By leveraging open-source software, you can remain in full control, and you can dimension and optimize the performance as required. The flexibility to migrate to any public cloud provider or even on-premise infrastructure avoids a complete dependency on a single SaaS provider and its ability to scale.
6. Custom requirements
Throughout the decades of working experience in our field, we’ve seen that customers have very different and specific requirements when it comes to data. These requirements may be in order to differentiate from competitors and keep an innovative edge or because of regulatory compliance for a very specific industry or environment. Most often, the generic off-the-shelf SaaS products cannot meet all of their needs.
Remember, these SaaS services have been designed to cover the most common requirements relevant to the highest number of companies and are not tailored to specific needs. In fact, they are trying to serve as many customers as possible with the most generic offering, hence providing the largest common denominator functionality.
By opting for a SaaS, companies become dependent on an external service that, in the end, may or may not implement the features that they require. They become completely dependent on the service provider roadmap with limited control or visibility on when their requirements will be fulfilled.
In most cases, there are alternative options for larger enterprises with specific security, functional, or integration requirements that want or need to take control over their own destiny.
While using custom solutions based on open-source software does require an upfront investment, in the long term, it provides the advantage of being in control of their roadmap and their own solution. This may be a business requirement to be able to offer innovative and differentiating solutions to customers.
7. Service Level Agreements (SLAs)
Most public cloud and SaaS providers don’t provide real guaranteed SLAs or Service Level Agreements. In most cases, they only offer best-effort objectives to meet service uptime for a limited number of services. If these SLA objectives are not met, service credits are provided for your next (e.g., monthly) billing cycle as compensation.
However, many companies need stronger and better ways to ensure that the potentially business-critical services they depend on meet the service availability targets. They need stronger guarantees and not just service credits as compensation for critical services not being available.
If this is a concern for you and your organization, we recommend opting for a tailored solution designed for service availability instead. With these solutions, companies have stronger service guarantees with full transparency and control.
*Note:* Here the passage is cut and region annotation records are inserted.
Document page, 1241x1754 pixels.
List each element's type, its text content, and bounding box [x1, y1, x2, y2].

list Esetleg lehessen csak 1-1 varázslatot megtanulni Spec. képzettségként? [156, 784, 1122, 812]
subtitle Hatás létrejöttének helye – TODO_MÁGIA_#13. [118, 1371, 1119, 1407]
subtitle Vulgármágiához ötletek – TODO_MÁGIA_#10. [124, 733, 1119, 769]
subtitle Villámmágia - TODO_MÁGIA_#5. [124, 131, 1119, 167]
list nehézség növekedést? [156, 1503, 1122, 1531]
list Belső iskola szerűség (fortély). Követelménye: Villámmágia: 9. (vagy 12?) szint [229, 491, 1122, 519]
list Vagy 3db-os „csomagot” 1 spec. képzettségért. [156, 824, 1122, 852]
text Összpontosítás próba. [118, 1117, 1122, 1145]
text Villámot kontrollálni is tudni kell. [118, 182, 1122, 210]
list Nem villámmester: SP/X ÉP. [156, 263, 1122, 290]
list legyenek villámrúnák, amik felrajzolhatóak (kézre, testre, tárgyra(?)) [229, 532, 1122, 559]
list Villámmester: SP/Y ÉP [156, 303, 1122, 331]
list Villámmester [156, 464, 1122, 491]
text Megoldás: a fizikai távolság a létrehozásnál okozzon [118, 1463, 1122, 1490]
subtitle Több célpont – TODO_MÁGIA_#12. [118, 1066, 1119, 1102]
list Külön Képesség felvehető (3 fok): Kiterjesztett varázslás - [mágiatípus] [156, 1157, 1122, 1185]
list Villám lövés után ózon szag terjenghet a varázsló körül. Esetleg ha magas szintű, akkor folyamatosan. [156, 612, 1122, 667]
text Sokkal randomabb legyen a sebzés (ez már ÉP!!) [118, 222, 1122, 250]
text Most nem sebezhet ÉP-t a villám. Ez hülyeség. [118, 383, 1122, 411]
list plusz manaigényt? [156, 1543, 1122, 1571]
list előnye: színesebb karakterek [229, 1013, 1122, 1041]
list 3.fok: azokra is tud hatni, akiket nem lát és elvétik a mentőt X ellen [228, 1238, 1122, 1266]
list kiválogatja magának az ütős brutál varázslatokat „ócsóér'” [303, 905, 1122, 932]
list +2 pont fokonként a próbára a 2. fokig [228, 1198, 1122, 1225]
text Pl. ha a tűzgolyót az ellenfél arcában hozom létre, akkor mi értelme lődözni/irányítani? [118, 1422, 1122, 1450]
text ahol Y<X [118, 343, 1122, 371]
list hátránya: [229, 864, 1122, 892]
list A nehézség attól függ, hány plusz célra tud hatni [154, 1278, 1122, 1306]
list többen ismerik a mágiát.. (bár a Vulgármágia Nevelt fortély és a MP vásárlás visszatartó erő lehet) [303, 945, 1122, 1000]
While there is a clear industry trend to migrate to public cloud and SaaS services, the longer-term consequences and their strategic impact are not always considered. In this article, we covered seven criteria to consider when deciding to select a SaaS solution or go with a custom open-source software-based solution. There are long-term effects that may be difficult to revert, so organizations should think twice before establishing a cloud and data strategy.